**PROVIDED ENTRIES:**
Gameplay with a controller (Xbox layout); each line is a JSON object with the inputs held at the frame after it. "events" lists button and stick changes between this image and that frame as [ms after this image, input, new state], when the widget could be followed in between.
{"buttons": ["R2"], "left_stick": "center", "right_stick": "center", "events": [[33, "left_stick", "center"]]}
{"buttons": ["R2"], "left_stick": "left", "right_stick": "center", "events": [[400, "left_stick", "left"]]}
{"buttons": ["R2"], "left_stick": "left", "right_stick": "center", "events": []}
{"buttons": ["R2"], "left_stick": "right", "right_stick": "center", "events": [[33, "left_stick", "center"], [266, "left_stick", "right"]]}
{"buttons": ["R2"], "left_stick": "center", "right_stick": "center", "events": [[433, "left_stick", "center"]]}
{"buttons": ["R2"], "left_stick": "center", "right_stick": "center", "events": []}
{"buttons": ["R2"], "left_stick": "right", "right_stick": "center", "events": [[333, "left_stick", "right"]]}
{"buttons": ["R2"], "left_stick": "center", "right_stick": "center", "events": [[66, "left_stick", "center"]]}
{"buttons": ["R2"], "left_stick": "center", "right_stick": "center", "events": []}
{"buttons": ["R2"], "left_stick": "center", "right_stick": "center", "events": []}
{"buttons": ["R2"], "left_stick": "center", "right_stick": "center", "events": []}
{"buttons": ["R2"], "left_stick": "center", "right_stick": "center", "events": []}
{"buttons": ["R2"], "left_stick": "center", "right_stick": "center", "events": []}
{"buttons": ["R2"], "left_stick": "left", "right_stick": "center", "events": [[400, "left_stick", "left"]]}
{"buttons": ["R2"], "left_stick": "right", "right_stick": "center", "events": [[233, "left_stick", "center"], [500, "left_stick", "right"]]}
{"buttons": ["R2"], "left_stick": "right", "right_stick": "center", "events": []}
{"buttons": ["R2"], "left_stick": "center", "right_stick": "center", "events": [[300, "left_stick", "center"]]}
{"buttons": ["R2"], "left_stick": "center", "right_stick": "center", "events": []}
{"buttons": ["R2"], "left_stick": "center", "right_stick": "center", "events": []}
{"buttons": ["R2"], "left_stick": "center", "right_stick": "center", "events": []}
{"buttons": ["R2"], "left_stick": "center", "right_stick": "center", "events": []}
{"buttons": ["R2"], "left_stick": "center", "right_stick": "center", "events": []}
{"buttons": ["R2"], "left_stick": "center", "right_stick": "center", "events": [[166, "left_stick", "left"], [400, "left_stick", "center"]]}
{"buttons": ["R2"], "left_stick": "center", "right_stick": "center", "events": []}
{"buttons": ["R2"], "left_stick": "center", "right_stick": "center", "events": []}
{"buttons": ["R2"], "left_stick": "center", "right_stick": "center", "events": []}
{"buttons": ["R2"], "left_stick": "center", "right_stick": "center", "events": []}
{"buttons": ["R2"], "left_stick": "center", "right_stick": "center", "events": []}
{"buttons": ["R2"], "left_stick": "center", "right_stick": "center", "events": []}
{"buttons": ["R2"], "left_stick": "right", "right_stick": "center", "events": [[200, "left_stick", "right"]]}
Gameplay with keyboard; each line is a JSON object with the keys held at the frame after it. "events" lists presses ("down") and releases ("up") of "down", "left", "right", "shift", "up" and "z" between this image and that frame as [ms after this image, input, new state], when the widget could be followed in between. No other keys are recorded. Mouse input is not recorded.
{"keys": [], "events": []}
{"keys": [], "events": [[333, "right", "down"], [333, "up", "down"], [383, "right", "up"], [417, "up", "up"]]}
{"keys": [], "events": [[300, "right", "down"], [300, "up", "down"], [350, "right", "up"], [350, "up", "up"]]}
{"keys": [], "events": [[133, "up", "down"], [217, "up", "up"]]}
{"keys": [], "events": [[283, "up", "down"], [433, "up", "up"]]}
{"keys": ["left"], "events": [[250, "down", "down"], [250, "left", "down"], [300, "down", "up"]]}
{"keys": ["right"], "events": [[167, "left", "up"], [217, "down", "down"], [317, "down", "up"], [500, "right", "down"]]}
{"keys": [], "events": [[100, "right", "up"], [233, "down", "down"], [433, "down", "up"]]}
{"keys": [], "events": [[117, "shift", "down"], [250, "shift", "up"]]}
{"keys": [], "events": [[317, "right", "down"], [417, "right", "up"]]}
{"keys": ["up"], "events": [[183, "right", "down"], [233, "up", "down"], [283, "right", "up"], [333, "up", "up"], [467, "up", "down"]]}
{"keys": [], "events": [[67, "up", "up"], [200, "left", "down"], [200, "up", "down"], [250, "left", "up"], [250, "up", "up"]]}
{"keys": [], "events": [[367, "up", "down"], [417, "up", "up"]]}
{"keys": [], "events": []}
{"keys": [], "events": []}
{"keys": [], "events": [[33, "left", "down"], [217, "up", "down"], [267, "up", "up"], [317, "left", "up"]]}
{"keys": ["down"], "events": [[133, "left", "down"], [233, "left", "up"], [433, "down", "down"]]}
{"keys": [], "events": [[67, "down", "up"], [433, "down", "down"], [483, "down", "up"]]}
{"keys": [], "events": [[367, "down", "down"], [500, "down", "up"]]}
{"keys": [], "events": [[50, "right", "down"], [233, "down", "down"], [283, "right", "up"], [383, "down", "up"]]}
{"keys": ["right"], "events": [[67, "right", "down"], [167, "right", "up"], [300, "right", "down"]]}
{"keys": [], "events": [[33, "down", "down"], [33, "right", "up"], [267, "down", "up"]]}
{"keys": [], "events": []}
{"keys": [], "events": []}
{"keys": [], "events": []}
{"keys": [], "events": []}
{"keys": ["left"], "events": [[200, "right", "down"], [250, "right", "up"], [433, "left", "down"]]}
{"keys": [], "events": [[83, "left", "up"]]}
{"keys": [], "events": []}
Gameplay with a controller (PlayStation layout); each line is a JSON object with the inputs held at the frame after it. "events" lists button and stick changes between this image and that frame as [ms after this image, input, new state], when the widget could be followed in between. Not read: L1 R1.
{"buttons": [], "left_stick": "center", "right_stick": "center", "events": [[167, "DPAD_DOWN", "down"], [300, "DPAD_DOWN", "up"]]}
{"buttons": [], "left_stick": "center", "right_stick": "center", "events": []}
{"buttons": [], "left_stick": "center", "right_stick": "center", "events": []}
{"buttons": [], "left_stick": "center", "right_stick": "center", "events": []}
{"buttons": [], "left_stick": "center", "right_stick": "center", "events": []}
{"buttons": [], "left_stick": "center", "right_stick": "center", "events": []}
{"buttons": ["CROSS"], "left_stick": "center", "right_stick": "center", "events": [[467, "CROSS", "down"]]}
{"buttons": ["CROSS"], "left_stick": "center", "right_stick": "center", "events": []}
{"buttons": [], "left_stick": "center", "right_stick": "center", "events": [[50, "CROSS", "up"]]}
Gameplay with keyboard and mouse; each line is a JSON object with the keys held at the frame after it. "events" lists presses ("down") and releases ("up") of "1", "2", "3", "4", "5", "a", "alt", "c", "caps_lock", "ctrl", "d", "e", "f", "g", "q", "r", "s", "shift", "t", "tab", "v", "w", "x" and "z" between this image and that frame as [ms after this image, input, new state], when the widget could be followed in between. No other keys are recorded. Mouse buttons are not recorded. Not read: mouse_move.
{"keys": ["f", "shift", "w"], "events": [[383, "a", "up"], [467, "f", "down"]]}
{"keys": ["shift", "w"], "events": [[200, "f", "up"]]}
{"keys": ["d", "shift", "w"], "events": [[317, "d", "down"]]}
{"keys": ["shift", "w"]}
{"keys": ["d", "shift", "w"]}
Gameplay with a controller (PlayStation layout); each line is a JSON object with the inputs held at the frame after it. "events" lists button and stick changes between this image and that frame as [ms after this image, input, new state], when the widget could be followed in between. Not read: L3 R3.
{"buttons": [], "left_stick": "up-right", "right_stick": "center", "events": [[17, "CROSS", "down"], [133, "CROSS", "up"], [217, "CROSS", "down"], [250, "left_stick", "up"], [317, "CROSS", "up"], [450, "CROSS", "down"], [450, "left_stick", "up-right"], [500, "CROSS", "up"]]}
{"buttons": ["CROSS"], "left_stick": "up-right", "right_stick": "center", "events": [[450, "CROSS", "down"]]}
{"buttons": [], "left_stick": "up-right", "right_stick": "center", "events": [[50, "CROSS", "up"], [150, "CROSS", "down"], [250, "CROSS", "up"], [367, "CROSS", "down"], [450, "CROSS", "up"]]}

**EXERCISE DIRECTIONS:** If a line of the listing above holds the string "layout", copy it.

**TASK RESPONSE:**
Gameplay with a controller (Xbox layout); each line is a JSON object with the inputs held at the frame after it. "events" lists button and stick changes between this image and that frame as [ms after this image, input, new state], when the widget could be followed in between.
Gameplay with a controller (PlayStation layout); each line is a JSON object with the inputs held at the frame after it. "events" lists button and stick changes between this image and that frame as [ms after this image, input, new state], when the widget could be followed in between. Not read: L1 R1.
Gameplay with a controller (PlayStation layout); each line is a JSON object with the inputs held at the frame after it. "events" lists button and stick changes between this image and that frame as [ms after this image, input, new state], when the widget could be followed in between. Not read: L3 R3.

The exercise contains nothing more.